■ **Texte retenu**:
---*---
Publié : 16h38 par
Hugues BARON

Une enseignante agressée au gaz lacrymogène et menacée au couteau dans un établissement scolaire de Saint-Girons

Une professeure de la cité scolaire du Couserans, à Saint-Girons, a été victime d’une violente agression mercredi 20 mai au matin, alors qu’elle préparait un cours de sport. Trois individus ont été interpellés quelques heures plus tard par les gendarmes. Deux majeurs et un mineur ont été placés en détention provisoire.

Une enseignante agressée au gaz lacrymogène
Une enseignante agressée au gaz lacrymogène
Crédit : Agence ROANNE

Les faits se sont produits mercredi 20 mai 2026, peu après 7h30, au sein de la cité scolaire du Couserans, à Saint-Girons. Selon les informations communiquées ce vendredi par le procureur de la République de Foix, Olivier Mouysset, une enseignante a été agressée sur son lieu de travail par trois individus.

D’après les premiers éléments de l’enquête, la victime préparait une séance de sport lorsqu’un des suspects s’est introduit dans l’enceinte de l’établissement après avoir franchi un portillon fermé à clé. Son sac, posé au sol, a alors été dérobé.

En constatant le vol, l’enseignante a tenté d’interpeller les auteurs afin de récupérer ses effets personnels. L’un des individus, dont le visage était partiellement dissimulé, l’aurait alors aspergée de gaz lacrymogène. Deux couteaux auraient également été exhibés pour la menacer et l’intimider afin qu’elle ne signale pas les faits.

Rapidement alertés, les gendarmes de Saint-Girons sont intervenus sur place et ont ouvert une enquête de flagrance pour vol avec violences, menaces à l’encontre d’une personne chargée d’une mission de service public et port d’arme prohibé.

Moins de huit heures après l’agression, trois suspects étaient interpellés et placés en garde à vue. Le parquet précise qu’il s’agit de deux jeunes majeurs, dont un ancien élève de l’établissement, ainsi qu’un mineur. Lors des perquisitions, l’un des couteaux utilisés aurait été retrouvé.

Les investigations ont également permis de recueillir plusieurs témoignages d’élèves. Ceux-ci ont indiqué que les agresseurs auraient changé de vêtements près des berges du Salat, à proximité du lycée. Sur place, les militaires ont découvert des habits, le sac de la victime ainsi que plusieurs effets personnels.
---*---
■ **Série d'exercices**:
A - Dans l'article sur l'agression de Saint-Girons, reprenez le passage commençant par "D’après les premiers" et se terminant par "port d’arme prohibé.", en substituant "portail" à "portillon".
B - Poursuivez l'article sur l'enseignante agressée à Saint-Girons après sa dernière phrase.
Les enregistrements qui viennent ensuite proviennent d'une autre source.
---*---
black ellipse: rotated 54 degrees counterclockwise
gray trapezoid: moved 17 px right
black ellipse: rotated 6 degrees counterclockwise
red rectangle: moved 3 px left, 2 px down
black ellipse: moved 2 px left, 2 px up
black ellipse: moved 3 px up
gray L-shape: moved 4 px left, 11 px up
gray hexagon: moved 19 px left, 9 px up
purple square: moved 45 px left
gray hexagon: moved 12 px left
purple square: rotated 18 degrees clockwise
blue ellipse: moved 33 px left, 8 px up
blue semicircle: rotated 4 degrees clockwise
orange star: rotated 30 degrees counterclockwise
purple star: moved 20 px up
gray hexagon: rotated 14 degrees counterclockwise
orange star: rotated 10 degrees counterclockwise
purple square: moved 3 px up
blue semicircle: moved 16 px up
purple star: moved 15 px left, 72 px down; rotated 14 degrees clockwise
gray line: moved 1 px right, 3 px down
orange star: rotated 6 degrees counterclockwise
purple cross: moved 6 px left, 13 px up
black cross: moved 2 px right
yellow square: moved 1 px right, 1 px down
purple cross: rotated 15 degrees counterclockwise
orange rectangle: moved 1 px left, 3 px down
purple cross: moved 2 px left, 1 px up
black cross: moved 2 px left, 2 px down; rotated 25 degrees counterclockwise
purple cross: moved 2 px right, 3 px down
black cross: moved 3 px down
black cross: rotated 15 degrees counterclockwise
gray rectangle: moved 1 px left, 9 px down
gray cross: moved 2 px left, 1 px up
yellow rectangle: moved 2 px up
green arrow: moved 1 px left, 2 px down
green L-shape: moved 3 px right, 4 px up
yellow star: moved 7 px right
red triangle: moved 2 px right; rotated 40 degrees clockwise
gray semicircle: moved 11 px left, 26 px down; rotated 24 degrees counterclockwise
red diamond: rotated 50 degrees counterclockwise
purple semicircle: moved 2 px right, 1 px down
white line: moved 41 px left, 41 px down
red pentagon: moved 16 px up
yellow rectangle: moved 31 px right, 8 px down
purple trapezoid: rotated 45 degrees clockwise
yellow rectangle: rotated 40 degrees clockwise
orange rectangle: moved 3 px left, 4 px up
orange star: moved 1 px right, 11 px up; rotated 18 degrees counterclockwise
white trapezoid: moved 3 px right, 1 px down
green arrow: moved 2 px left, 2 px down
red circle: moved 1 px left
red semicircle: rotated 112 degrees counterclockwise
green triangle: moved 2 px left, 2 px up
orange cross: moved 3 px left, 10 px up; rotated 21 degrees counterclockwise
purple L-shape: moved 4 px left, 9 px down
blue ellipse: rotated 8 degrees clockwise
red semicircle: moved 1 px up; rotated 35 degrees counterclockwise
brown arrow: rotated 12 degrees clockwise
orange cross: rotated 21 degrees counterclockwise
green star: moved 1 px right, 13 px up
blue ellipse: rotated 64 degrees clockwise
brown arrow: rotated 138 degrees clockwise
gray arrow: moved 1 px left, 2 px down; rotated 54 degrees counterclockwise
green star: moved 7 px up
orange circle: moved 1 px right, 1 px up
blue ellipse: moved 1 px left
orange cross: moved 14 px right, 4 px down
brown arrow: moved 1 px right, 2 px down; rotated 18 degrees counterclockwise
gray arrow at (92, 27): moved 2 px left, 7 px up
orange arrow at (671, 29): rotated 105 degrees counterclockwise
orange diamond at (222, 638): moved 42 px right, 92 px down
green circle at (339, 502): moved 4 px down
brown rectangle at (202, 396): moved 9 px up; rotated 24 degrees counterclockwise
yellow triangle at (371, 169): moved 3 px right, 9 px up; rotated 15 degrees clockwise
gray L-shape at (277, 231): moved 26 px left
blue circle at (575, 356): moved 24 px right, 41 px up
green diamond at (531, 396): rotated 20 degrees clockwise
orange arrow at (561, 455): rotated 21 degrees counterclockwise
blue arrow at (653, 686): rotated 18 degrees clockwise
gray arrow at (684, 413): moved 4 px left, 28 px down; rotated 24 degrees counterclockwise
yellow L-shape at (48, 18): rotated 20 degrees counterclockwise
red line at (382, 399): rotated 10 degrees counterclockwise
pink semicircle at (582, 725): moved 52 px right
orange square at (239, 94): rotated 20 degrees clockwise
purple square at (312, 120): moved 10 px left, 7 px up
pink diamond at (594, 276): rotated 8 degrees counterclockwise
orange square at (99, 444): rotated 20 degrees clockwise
---*---
■ **Corrigé des exercices**:
A -
D’après les premiers éléments de l’enquête, la victime préparait une séance de sport lorsqu’un des suspects s’est introduit dans l’enceinte de l’établissement après avoir franchi un portail fermé à clé. Son sac, posé au sol, a alors été dérobé.

En constatant le vol, l’enseignante a tenté d’interpeller les auteurs afin de récupérer ses effets personnels. L’un des individus, dont le visage était partiellement dissimulé, l’aurait alors aspergée de gaz lacrymogène. Deux couteaux auraient également été exhibés pour la menacer et l’intimider afin qu’elle ne signale pas les faits.

Rapidement alertés, les gendarmes de Saint-Girons sont intervenus sur place et ont ouvert une enquête de flagrance pour vol avec violences, menaces à l’encontre d’une personne chargée d’une mission de service public et port d’arme prohibé.

B -
Entendus par les enquêteurs, les trois mis en cause, déjà connus de la justice, n’ont pas tous reconnu leur implication. Le procureur souligne que deux d’entre eux avaient déjà comparu devant le juge des enfants de Foix il y a deux mois. L’un faisait notamment l’objet d’un contrôle judiciaire. Un autre se trouvait en situation de récidive légale et sous le coup d’un sursis probatoire prononcé en 2025 par le tribunal pour enfants d’Auch.

Toujours choquée après cette agression, l’enseignante a été examinée par un médecin légiste, qui lui a prescrit quatre jours d’incapacité totale de travail. Une cellule psychologique a rapidement été mise en place par les services de l’Éducation nationale pour accompagner la communauté éducative de l’établissement.

Le parquet de Foix a également sollicité l’Association de soutien judiciaire et d’orientation de l’Ariège afin d’assurer une prise en charge de la victime.

À l’issue de leur garde à vue, les trois suspects ont été présentés au procureur puis au juge des libertés et de la détention. Conformément aux réquisitions du ministère public, ils ont été placés en détention provisoire dans l’attente de leur jugement. Les deux majeurs doivent être jugés dès mardi prochain en comparution immédiate. Le mineur comparaîtra le mois prochain devant le tribunal pour enfants de Foix.

Le procureur a enfin salué « la réactivité et le travail des gendarmes de la brigade de recherches de Saint-Girons », mobilisés pour identifier rapidement les auteurs présumés et permettre leur présentation devant la justice.